With 734 write permissions granted:

• Regularly audit which workflows actually use write permissions
• Downgrade to read-only where possible
• Implement permission request justification process

Benefit: Reduced security risk, better compliance.

5. Leverage Template Patterns

The high consistency across workflows suggests:

• Document the template/generator used
• Provide examples for common workflow patterns
• Automate workflow creation from templates

Benefit: Faster workflow development, fewer errors, easier updates.

6. Establish Size Budgets

With an average of 390 KB per lock file:

• Set a target maximum size (e.g., 500 KB)
• Implement compression for large instruction sets
• Use external reference files for bulky content

Benefit: Faster loading, better version control diffs, easier reviews.

7. Create Workflow Health Dashboard

Based on the collected statistics:

• Track workflow execution times vs. timeouts
• Monitor success/failure rates by workflow category
• Alert on anomalies (unusually long runs, high failure rates)

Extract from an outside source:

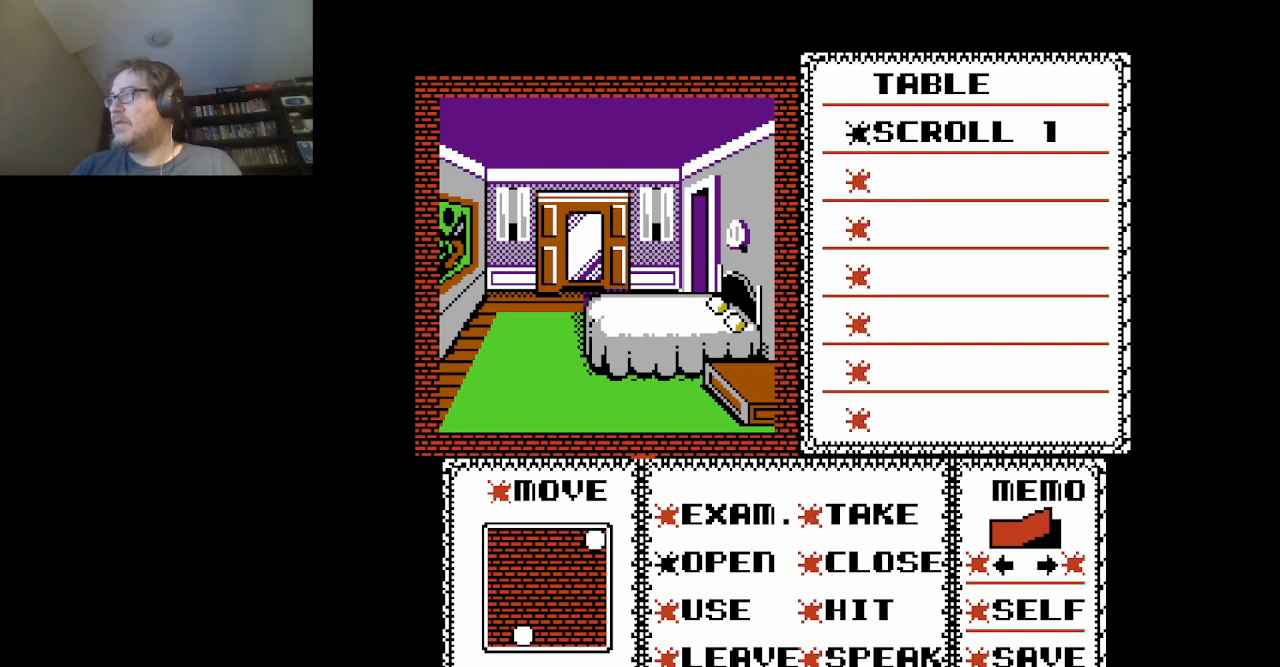
{"buttons": [], "events": [[42, "A", "up"]]}
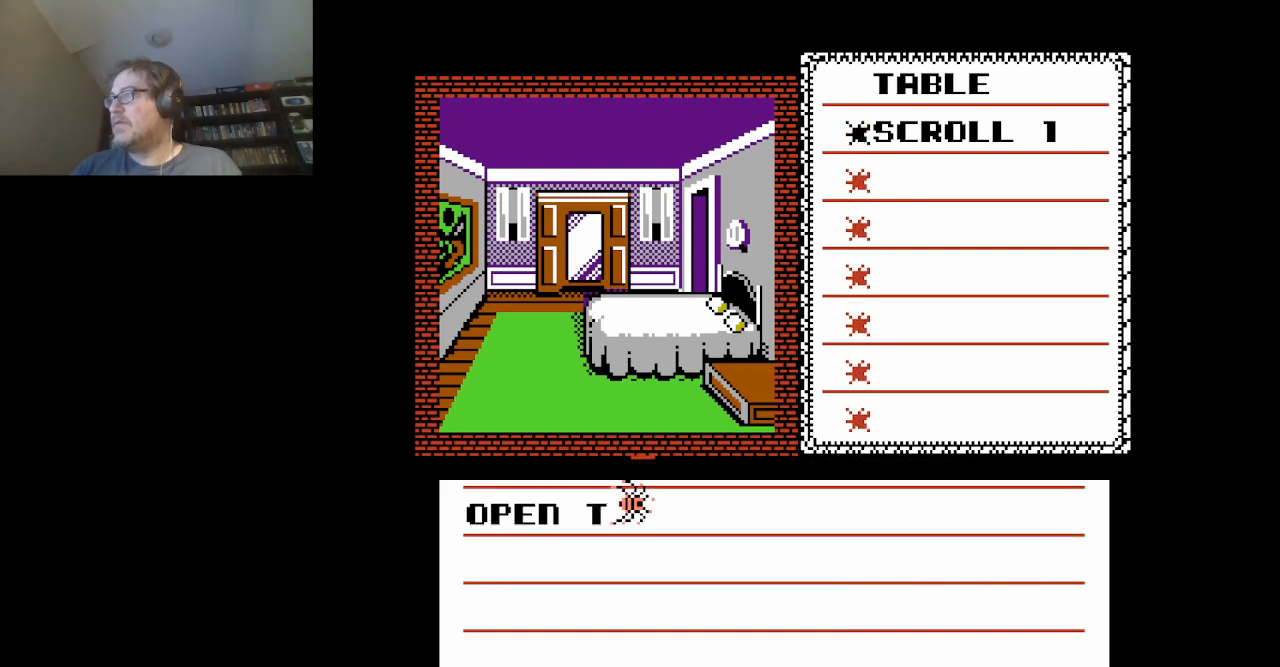
{"buttons": ["A"], "events": [[42, "A", "down"], [208, "A", "up"], [375, "A", "down"]]}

Benefit: Proactive issue detection, data-driven optimization.

Historical Trends

This is the baseline analysis for the githubnext/gh-aw repository. Future runs will track:

• Growth in lock file count
• Average size trends
• New trigger patterns
• Permission evolution
• MCP server adoption
• Timeout adjustments

Data saved to: /tmp/gh-aw/cache-memory/history/2025-12-23.json

Methodology

Data Collection

• Tool: Bash scripts with text processing (grep, awk, sed)
• Coverage: All 125 .lock.yml files in .github/workflows/
• Extraction: YAML parsing via pattern matching
• Storage: Results cached in /tmp/gh-aw/cache-memory/data/

Analysis Scripts Created

1. analyze_lockfiles.sh - Main data extraction
2. generate_stats.sh - Statistical calculations
3. detailed_analysis.sh - Pattern analysis
4. find_examples.sh - Example discovery
5. github_api_analysis.sh - API usage tracking

Validation

• Cross-referenced multiple data sources
• Verified counts with manual spot checks
• Compared file parsing results with direct inspection

Reproducibility

All scripts saved to /tmp/gh-aw/cache-memory/scripts/ for future analysis runs.

---

Analysis performed: 2025-12-23
Repository: githubnext/gh-aw
Lock files analyzed: 125
Scripts stored: /tmp/gh-aw/cache-memory/scripts/
Data cached: /tmp/gh-aw/cache-memory/data/

References:

• Workflow run: §20463925588

AI generated by Lockfile Statistics Analysis Agent

[github-actions[bot]]

This discussion was automatically closed because it was created by an agentic workflow more than 3 days ago.